═══ TEXT PROVIDED
Today’s thoughts come from a powerful presentation by Julien Smith at last months’ Powder Keg conference in Indianapolis, Indiana–and a chance to win a copy of his latest book, The Impact Equation. 


“If we don’t cannibalize ourselves, someone else will.”
(Steve Jobs)

Why did Apple make the iPhone? They already had the iPod and if they made a new product that incorporated music into a phone they would be actively competing against their own product. What’s the benefit of this?

As Jobs said, often you have to cannibalize against yourself–through perpetual creative destruction, adaptation, and reinvention–in order to push the envelope.

Reinvention isn’t easy. Leaning against the edges of your comfort zone is HARD. It’s terrifying. In addition to all of the thankfulness and gratefulness I have, I’m also–frankly–terrified. When there are big changes happening and it’s not comfortable or easy, and each time I have to push hard to make change happen, working through my own psychological hang-ups and my desire for comfort and security.

But it’s worth it. You can’t sit back. You have to do something.

It reminds me of a presentation that Julien Smith gave last month at the Powder Keg conference in Indianapolis. These are my notes from his presentation, and I call them, simply, “reminders.” He’s brilliant–he pushes you–and he also writes one of my favorite blogs. This will not be easy. Thanks to Julien for inspiring this post.


  1. Adapt or die.
  2. Adapt or suck.
  3. Create your own categories.
  4. Seek out conditions that test and challenge you to MAKE YOURSELF BETTER.
  5. “Why can’t you fucking go do something interesting.”
  6. Everybody is being conditioned by something.
  7. Design your own path. No one is designing it for you. [For more, watch this: Dare to Disagree]
  8. If something is inevitable, start doing it.
  9. Find an opening that allows you to move faster than anyone else.
  10. Vulnerability is the new cool. [See: Brene Brown].
  11. Most people do not have the courage to go forward because we are TOO AFRAID OF THE PAIN. Get over it.
  13. Discover your own ignorance.
  14. Figure out what you don’t know.
  15. Get dirty.
  16. The mantra of every entrepreneur, innovator, and doer: “I don’t know, but I’m willing to find out.”
  17. Don’t wait. Do it now.
  18. Disrupt yourself.
  19. Disrupt your company.
  20. Always.
  21. Pressure is good for you.
  22. Talk without action is shit.

It’s important to make sure you take action and Do Something about your life, even in the face of fear, even when it’s overwhelming and terrifying. Disrupt. Do the hard stuff. As Brene Brown writes in her recent book, “Daring Greatly,” on vulnerability, the question isn’t “What would you do if you knew you could not fail,” but,

“What’s worth doing even if I fail?”
══════
═══ DATA FOR REVIEW
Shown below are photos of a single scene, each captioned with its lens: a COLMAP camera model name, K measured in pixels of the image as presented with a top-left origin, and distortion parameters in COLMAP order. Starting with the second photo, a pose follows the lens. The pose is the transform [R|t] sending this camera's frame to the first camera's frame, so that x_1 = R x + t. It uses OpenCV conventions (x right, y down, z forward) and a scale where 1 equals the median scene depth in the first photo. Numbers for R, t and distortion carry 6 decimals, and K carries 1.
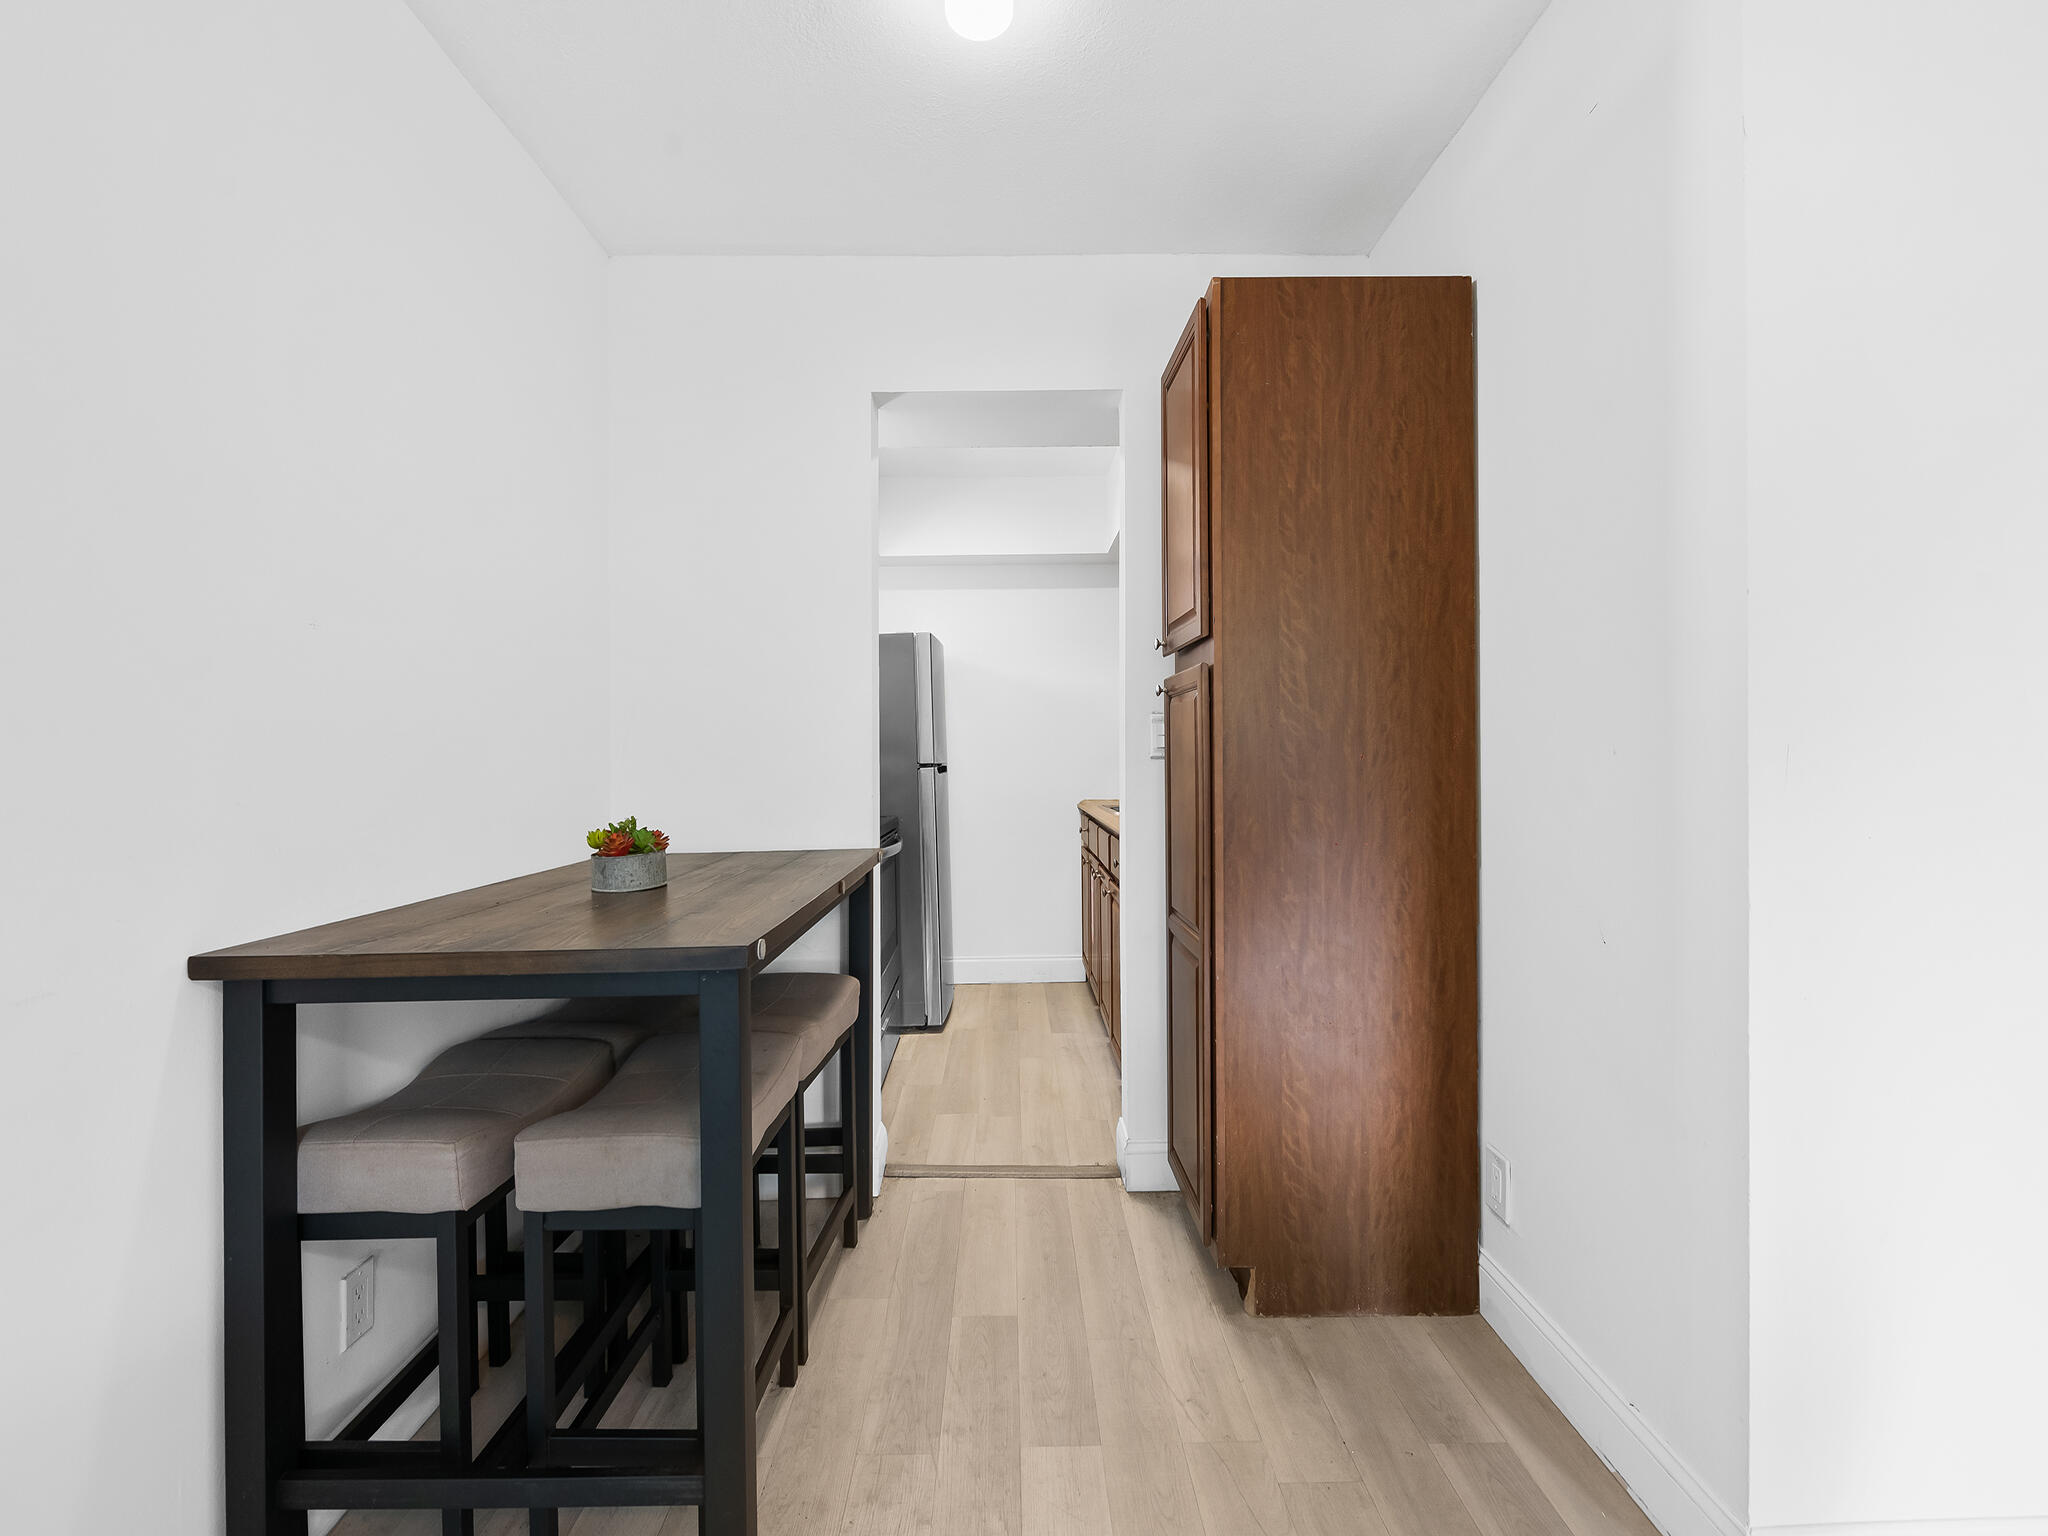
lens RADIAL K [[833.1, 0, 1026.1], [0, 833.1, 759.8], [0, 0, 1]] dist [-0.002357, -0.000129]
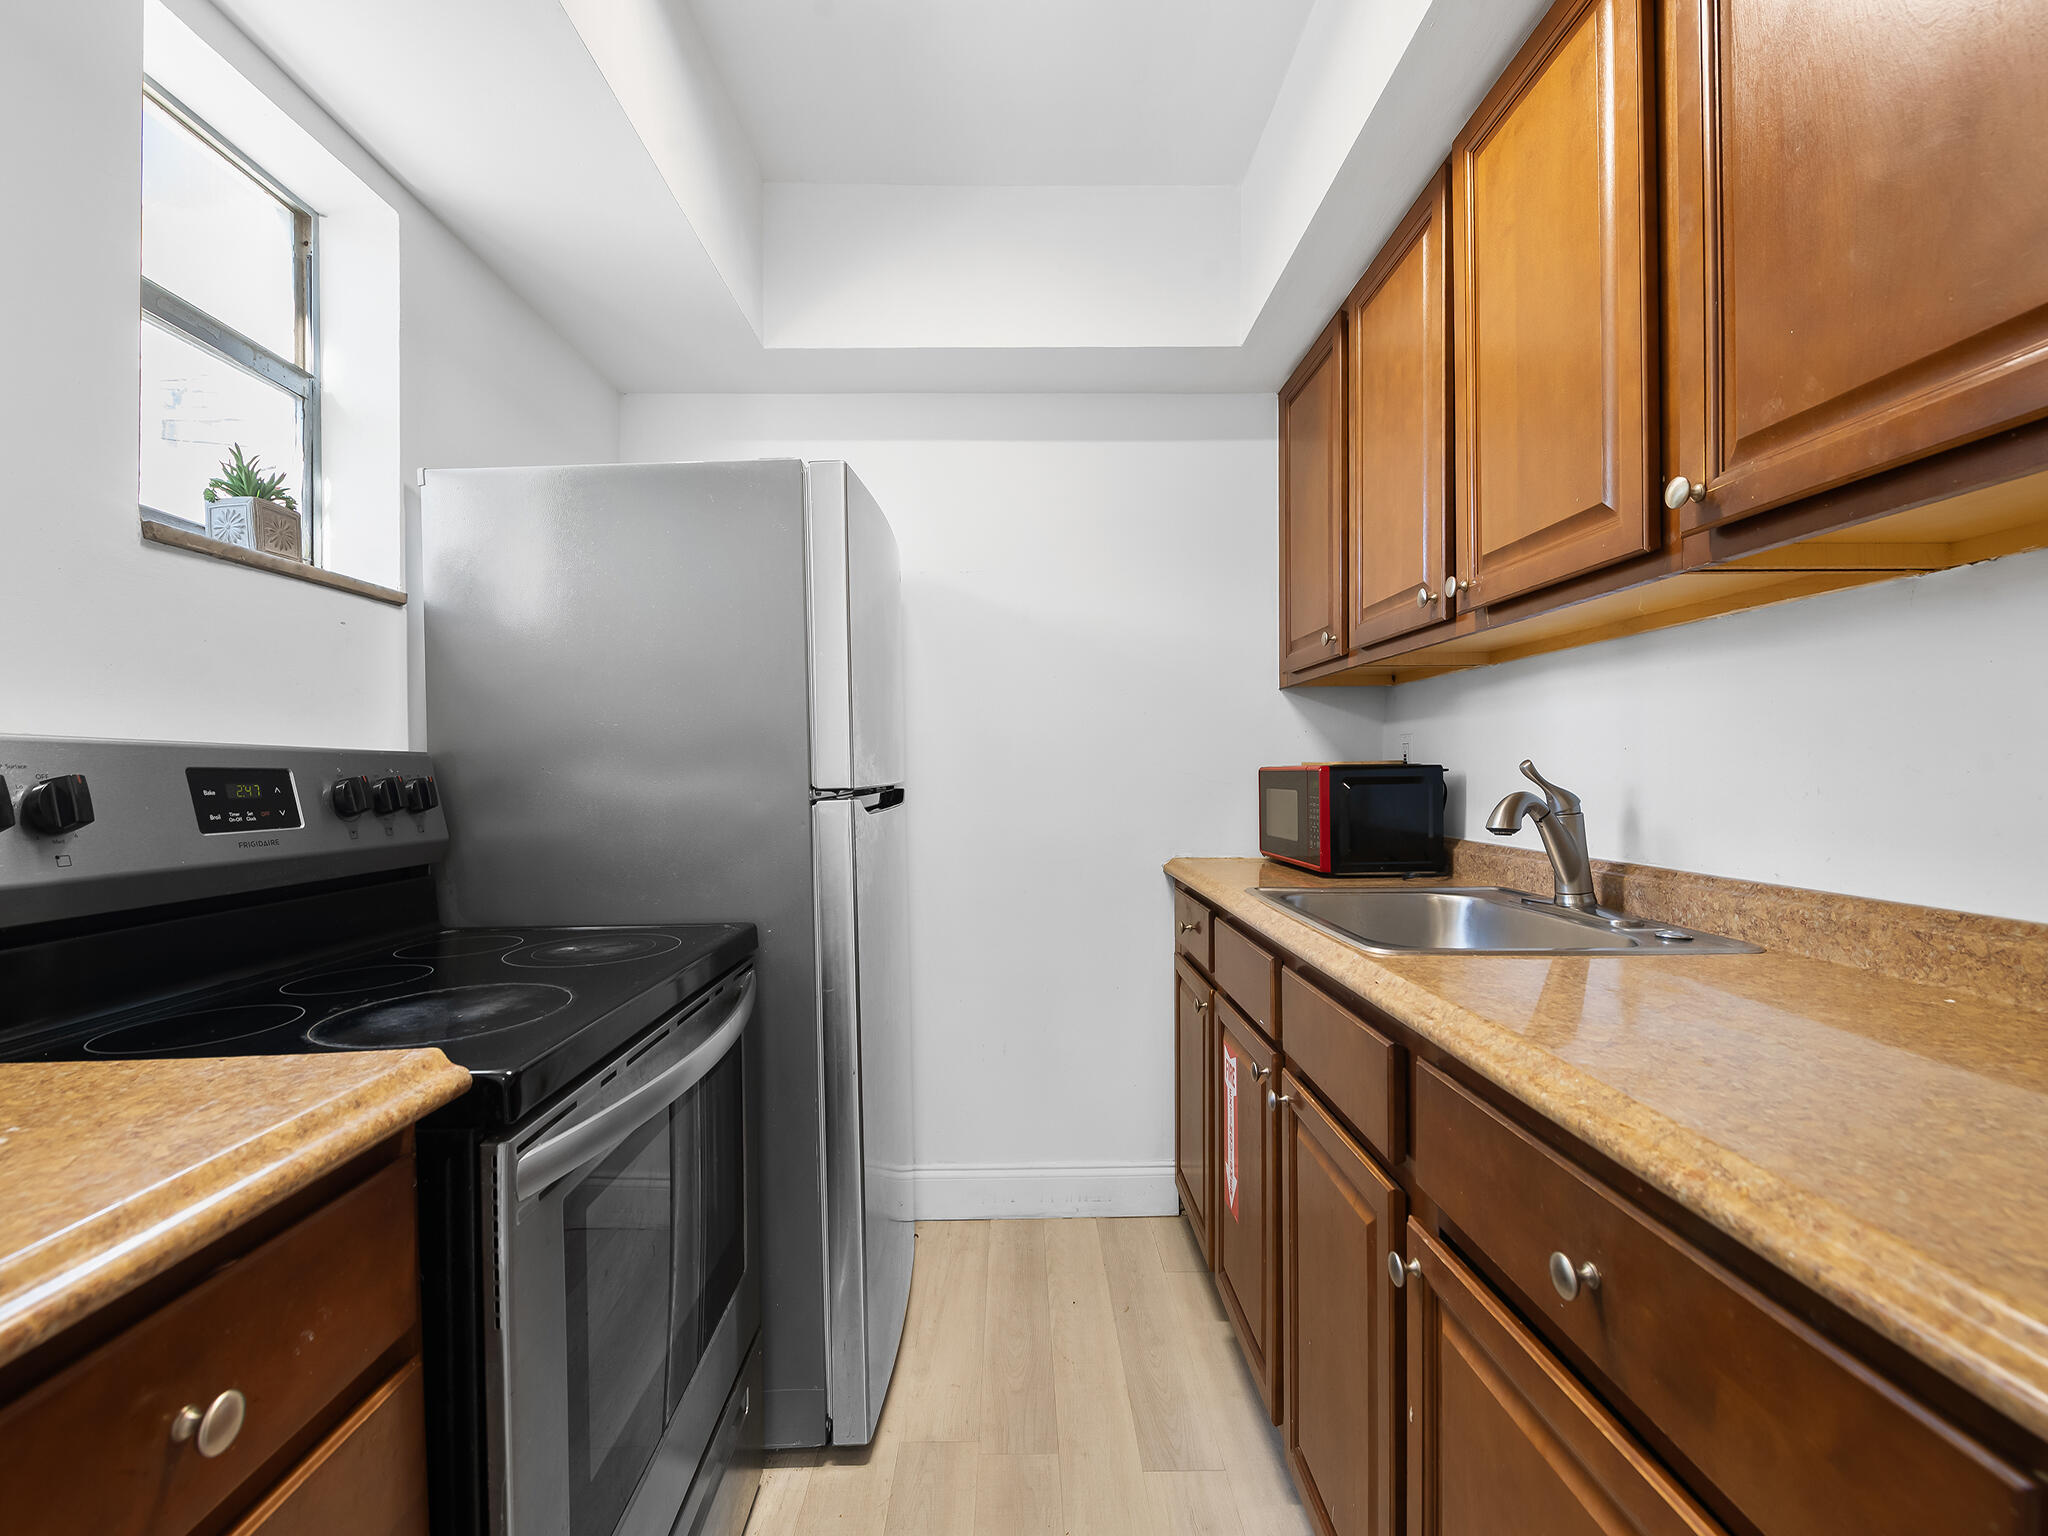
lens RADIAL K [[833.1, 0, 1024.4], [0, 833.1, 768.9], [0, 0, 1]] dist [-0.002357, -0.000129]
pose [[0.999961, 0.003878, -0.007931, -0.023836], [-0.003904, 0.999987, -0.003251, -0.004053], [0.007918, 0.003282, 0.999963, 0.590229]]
══════
═══ DATA FOR REVIEW
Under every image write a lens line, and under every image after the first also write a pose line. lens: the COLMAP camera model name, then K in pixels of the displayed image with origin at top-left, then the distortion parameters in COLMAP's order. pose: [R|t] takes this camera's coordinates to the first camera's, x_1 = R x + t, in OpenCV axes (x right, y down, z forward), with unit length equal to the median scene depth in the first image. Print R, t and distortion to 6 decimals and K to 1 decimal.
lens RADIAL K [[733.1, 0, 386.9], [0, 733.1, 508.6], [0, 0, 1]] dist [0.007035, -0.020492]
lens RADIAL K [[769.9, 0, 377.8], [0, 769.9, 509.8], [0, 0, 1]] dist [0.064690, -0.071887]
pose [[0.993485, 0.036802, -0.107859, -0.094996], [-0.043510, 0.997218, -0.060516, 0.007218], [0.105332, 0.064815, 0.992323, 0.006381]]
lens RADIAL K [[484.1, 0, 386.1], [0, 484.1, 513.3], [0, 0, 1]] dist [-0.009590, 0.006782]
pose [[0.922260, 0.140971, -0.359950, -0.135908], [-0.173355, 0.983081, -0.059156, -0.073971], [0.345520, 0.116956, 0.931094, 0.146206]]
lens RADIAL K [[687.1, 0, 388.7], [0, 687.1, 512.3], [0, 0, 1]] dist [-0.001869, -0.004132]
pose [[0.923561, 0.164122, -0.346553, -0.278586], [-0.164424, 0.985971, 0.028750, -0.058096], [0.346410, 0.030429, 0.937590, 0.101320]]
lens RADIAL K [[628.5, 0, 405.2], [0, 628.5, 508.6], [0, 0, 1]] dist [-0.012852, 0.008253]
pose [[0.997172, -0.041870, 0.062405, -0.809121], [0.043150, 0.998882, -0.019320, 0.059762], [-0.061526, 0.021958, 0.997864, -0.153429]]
══════
# [ASSIGNED TASK 1]
From the post on reinvention, reproduce the passage that opens with "Reinvention isn’t easy." and closes with "comfort and security.", switching "comfort zone" to "familiar territory".
# [ASSIGNED TASK 2]
Answer these questions using the post on reinvention:
(a) In which city and state was the Powder Keg conference held?
(b) Which Apple product already existed when the company made the iPhone?
(c) What is the title of Brene Brown's recent book on vulnerability?
# [ASSIGNED TASK 3]
Summarize the post on reinvention in two sentences.

# [WRITTEN SOLUTION 1]
Reinvention isn’t easy. Leaning against the edges of your familiar territory is HARD. It’s terrifying. In addition to all of the thankfulness and gratefulness I have, I’m also–frankly–terrified. When there are big changes happening and it’s not comfortable or easy, and each time I have to push hard to make change happen, working through my own psychological hang-ups and my desire for comfort and security.

# [WRITTEN SOLUTION 2]
(a) Indianapolis, Indiana.
(b) The iPod.
(c) "Daring Greatly."

# [WRITTEN SOLUTION 3]
Citing Steve Jobs's remark about cannibalizing oneself and Apple's decision to make the iPhone even though it already had the iPod, the post argues that reinvention is not easy and can be terrifying but is worth it. It then lists reminders from Julien Smith's Powder Keg presentation, such as adapting, disrupting yourself and acting now, and closes with Brene Brown's question, "What's worth doing even if I fail?"